Bien que le modèle classique des points chauds provenant de panaches remontant du manteau profond puisse expliquer les points chauds, y compris la plupart des points chauds célèbres, tels que ceux qui se trouvent sous Hawaï, l’Islande, les Galapagos, Samoa et l’île de Pâques, “peut-être la vérité est-elle que seuls quelques points chauds se comportent vraiment comme notre modèle classique de panaches et de points chauds du manteau”, a déclaré Carolina Lithgow-Bertelloni, co-auteur de l’étude et géodynamicien à l’Université de Californie, Los Angeles.

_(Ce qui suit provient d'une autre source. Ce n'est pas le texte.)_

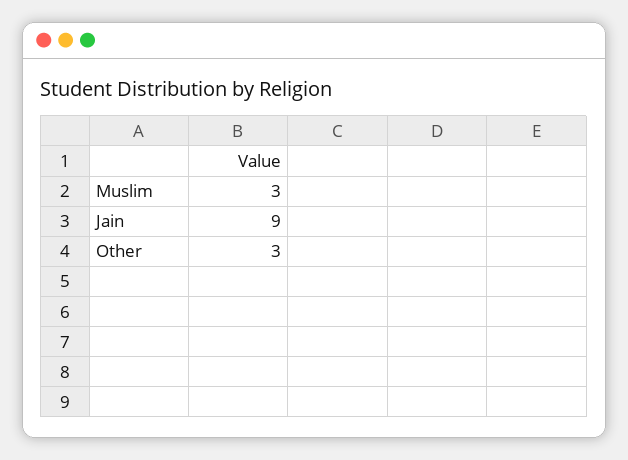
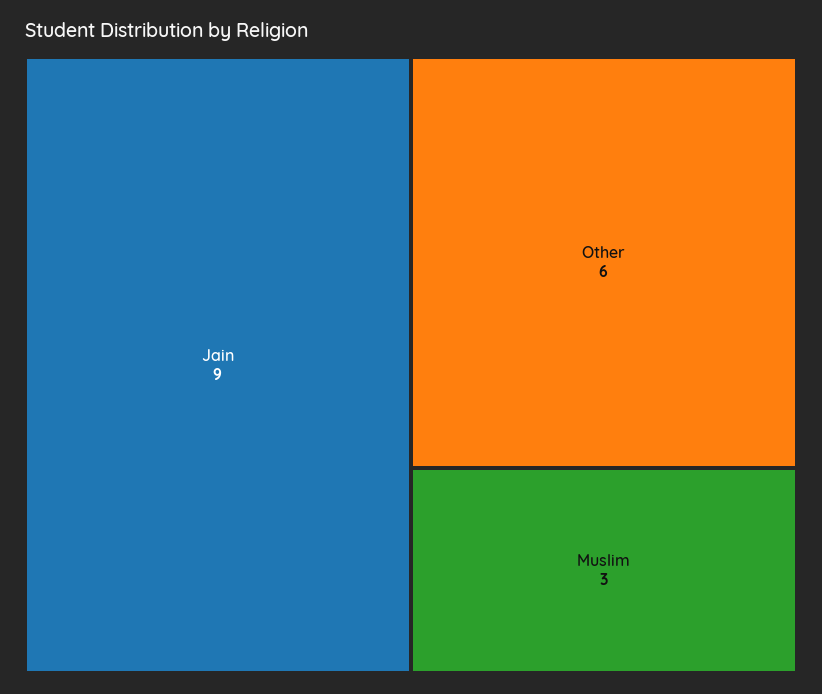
Other: 3 -> 6

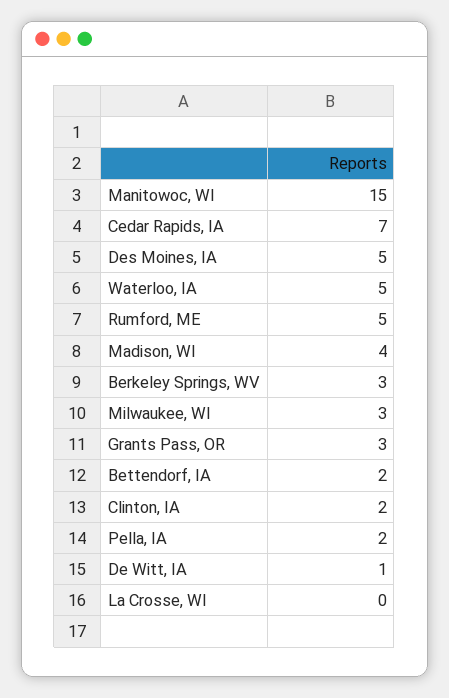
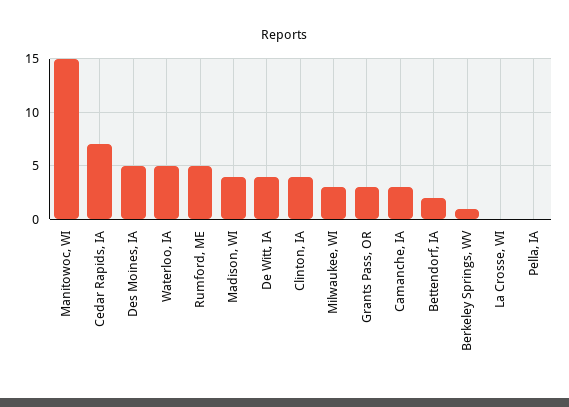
Berkeley Springs, WV: 3 -> 1
Clinton, IA: 2 -> 4
Pella, IA: 2 -> 0
De Witt, IA: 1 -> 4
Camanche, IA: none -> 3

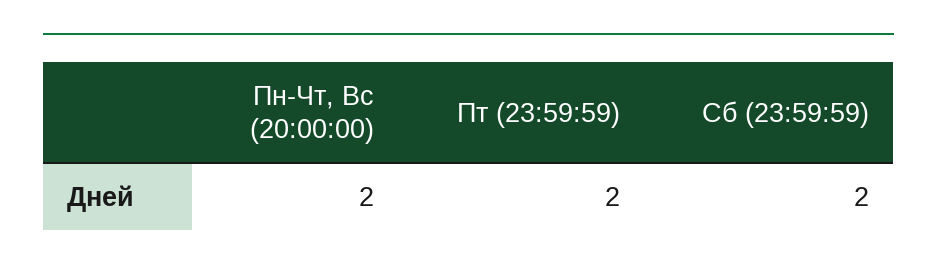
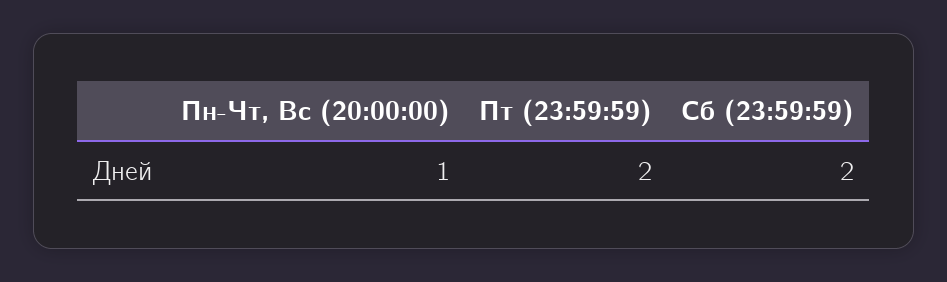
Пн-Чт, Вс (20:00:00): 2 -> 1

“Cela renforce ce que certains chercheurs ont soutenu précédemment, à savoir que le terme ‘point chaud’ est trompeur et que les volcans qui ne correspondent pas au paradigme de la tectonique des plaques devraient plutôt être appelés ‘anomalies de fusion'”, a déclaré le sismologue Ross Maguire de l’Université du Nouveau-Mexique, qui n’a pas participé à cette recherche.
Les points chauds plus froids peuvent au contraire provenir du manteau supérieur, ou de panaches profonds à déplacement lent qui ont plus de temps pour se refroidir, ou encore de panaches profonds qui interagissent avec la roche mantellique tourbillonnante et se refroidissent. “Si cela est vrai, ce sera un défi pour les géodynamiciens d’expliquer une telle découverte”, a déclaré Bernhard Steinberger, géodynamicien au Centre de recherche allemand pour les géosciences à Potsdam, qui n’a pas participé à ces travaux. “Ces résultats vont sans doute déclencher de nouvelles recherches”.
En somme, “la vision classique des panaches n’est pas tant défectueuse que plus complexe queprésenté il y a 30 à 50 ans”, a déclaré Mme Lithgow-Bertelloni.
Au lieu de cela, ce travail “indique une variété beaucoup plus grande parmi les panaches”, a déclaré Steinberger. “C’est un peu comme lorsque vous obtenez une nouvelle vue rapprochée d’une planète ou d’une lune. Elle présente des caractéristiques totalement inattendues. Mais elle est toujours ronde”.
À l’avenir, les scientifiques aimeraient analyser chaque point chaud plus en détail afin d’avoir une idée encore plus précise de leurs températures, a déclaré Lithgow-Bertelloni. Ils souhaitent également réaliser davantage de simulations informatiques pour tester différents scénarios de points chauds froids, a-t-elle ajouté.
Les chercheurs ont détaillé leurs conclusions dans le numéro du 7 janvier de la revue “The Journal”. Science.
Référence : “On the relative temperatures of Earth’s volcanic hotspots and mid-ocean ridges” par Xiyuan Bao, Carolina R. Lithgow-Bertelloni, Matthew G. Jackson et Barbara Romanowicz, Science.